Every node is reachable (either directly or through a series of nodes) by every other node

Linear Stationary Process

"A linear function f(x) is one which satisfies the following two properties:
1. Additive property: f(x+y) = f(x) + f(y)
2. Homogeneity property: f(ax) = af(x), where a is a constant."

www.wikipedia.org

In general, linear equations are far easier to solve than non-linear equations.

"A stationary process (or strict(ly) stationary process is a stochastic process whose probability distribution at a fixed time or position is the same for all times or positions. As a result, parameters such as the mean and variance, if they exist, also do not change over time."

"As an example, white noise is stationary. However, the sound of a cymbal crashing is not stationary because the acoustic power of the crash (and hence its variance) diminishes over time."
wikipedia.org

"Models exploiting the Web's hyperlink structure."
Taken from the book, Google's PageRank and Beyond by Amy Langville and Carl Meyer

Markov Chain

Power Point on Markov Chains

Formal definition: www.mathworld.com

Primitive

Irreducible and aperiodic

Query-Independence

"A ranking is called query-independent if the popularity score for each page is determined off-line, and remains constant (until the next update) regardless of the query."
Taken from the book, Google's PageRank and Beyond by Amy Langville and Carl Meyer

Rank-one Update

The rank of a matrix is the number of linearly independent rows (or columns) in the matrix.
www.mathworld.com

The matrix made from (1/n)aeT is always of rank one since each dangling node row will have (1/n) as every entry and all other rows will have 0. So, all rows are a linear combination all other rows. Hence, the rank is one.

Row-stochastic Matrix

A matrix whose rows sum to one where the entries are probabilities

A row-stochastic matrix can be found by normalizing each row of a non-stochastic matrix.

For example, suppose the first row of a matrix is: [2 5 1 0 8].
Then the row-sum is 16, so the row-stochastic matrix would have its first row as: [2/16 5/16 1/16 0/16 8/16]

Spamming

Unsolicited e-mail, often of a commercial nature, sent indiscriminately to multiple mailing lists, individuals, or newsgroups; junk e-mail.
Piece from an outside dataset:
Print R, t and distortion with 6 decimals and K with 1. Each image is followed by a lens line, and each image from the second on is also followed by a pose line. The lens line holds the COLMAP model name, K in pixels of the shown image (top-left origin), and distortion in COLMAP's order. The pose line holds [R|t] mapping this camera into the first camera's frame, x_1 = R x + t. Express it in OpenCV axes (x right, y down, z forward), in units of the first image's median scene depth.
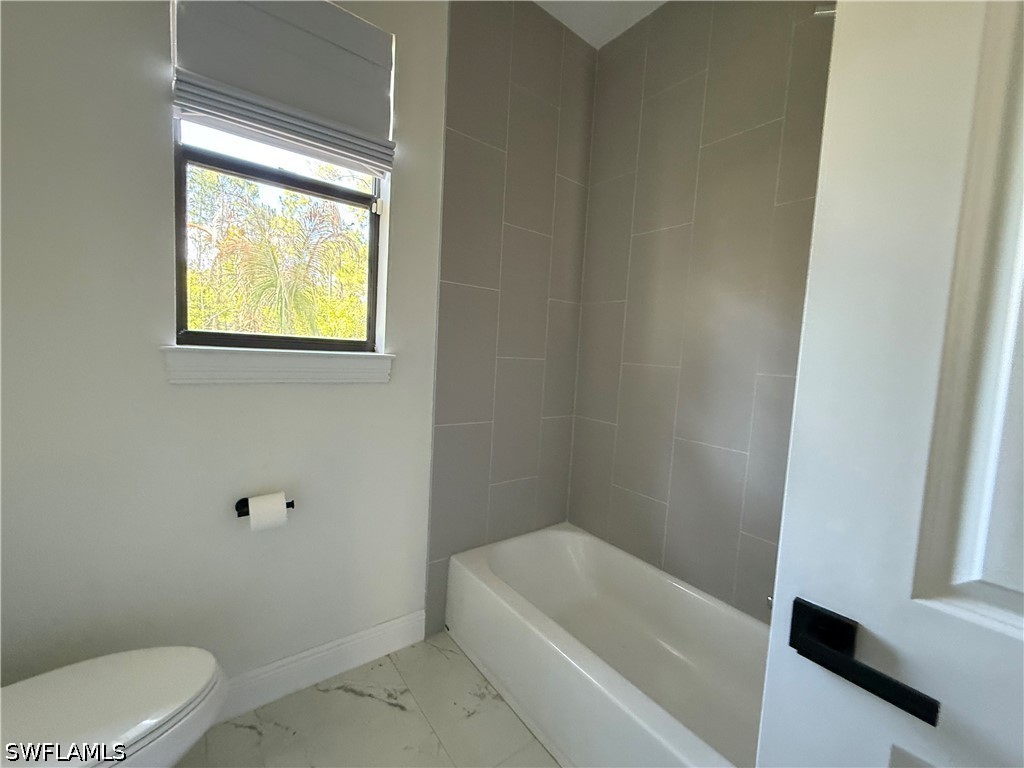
lens RADIAL K [[410.2, 0, 510.1], [0, 410.2, 383.0], [0, 0, 1]] dist [0.001199, -0.000156]
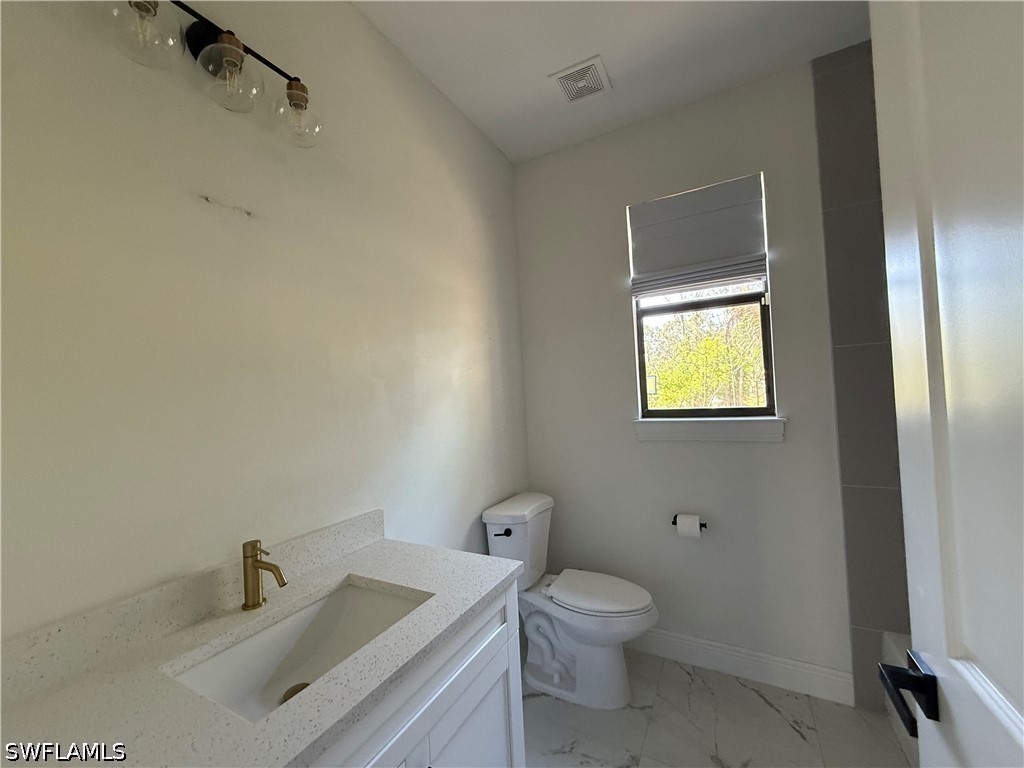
lens RADIAL K [[410.2, 0, 510.1], [0, 410.2, 383.0], [0, 0, 1]] dist [0.001199, -0.000156]
pose [[0.405246, -0.097850, -0.908956, 0.508585], [-0.002579, 0.994129, -0.108168, -0.043369], [0.914204, 0.046179, 0.402615, -0.218934]]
In the case of web pages, this could mean white-texting. White-texting is hidden words in the background (for example: white text on a white background) so that a context crawler "reads" those words even though the page may have nothing to do with the subject hidden.
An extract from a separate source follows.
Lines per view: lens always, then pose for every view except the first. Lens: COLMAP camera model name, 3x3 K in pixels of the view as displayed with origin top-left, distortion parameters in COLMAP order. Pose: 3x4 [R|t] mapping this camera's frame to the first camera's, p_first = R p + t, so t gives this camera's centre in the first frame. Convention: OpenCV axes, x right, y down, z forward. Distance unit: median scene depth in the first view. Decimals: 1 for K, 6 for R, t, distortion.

Transition Probability Matrix

A transition matrix that gives the relationship from one state (or node) to another

In Activity 00309-01, we called this matrix the voting matrix A

A transition probability matrix is a row-stochastic (or column-stochastic) transition matrix

Web Page
"A document on the World Wide Web, consisting of an HTML file and any related files for scripts and graphics, and often hyperlinked to other documents on the Web.
Web Site
"A set of interconnected web pages, usually including a homepage, generally located on the same server, and prepared and maintained as a collection of information by a person, group, or organization."

World Wide Web

"The complete set of documents residing on all Internet servers that use the HTTP protocol, accessible to users via a simple point-and-click system...A part of the Internet that contains linked text, image, sound, and video documents. Before the World Wide Web (WWW), information retrieval on the Internet was text-based and required that users know basic UNIX commands. The World Wide Web has gained popularity largely because of its ease of use (point-and-click graphical interface) and multimedia capabilities, as well as its convenient access to other types of Internet services (such as e-mail, Telnet, and Usenet)."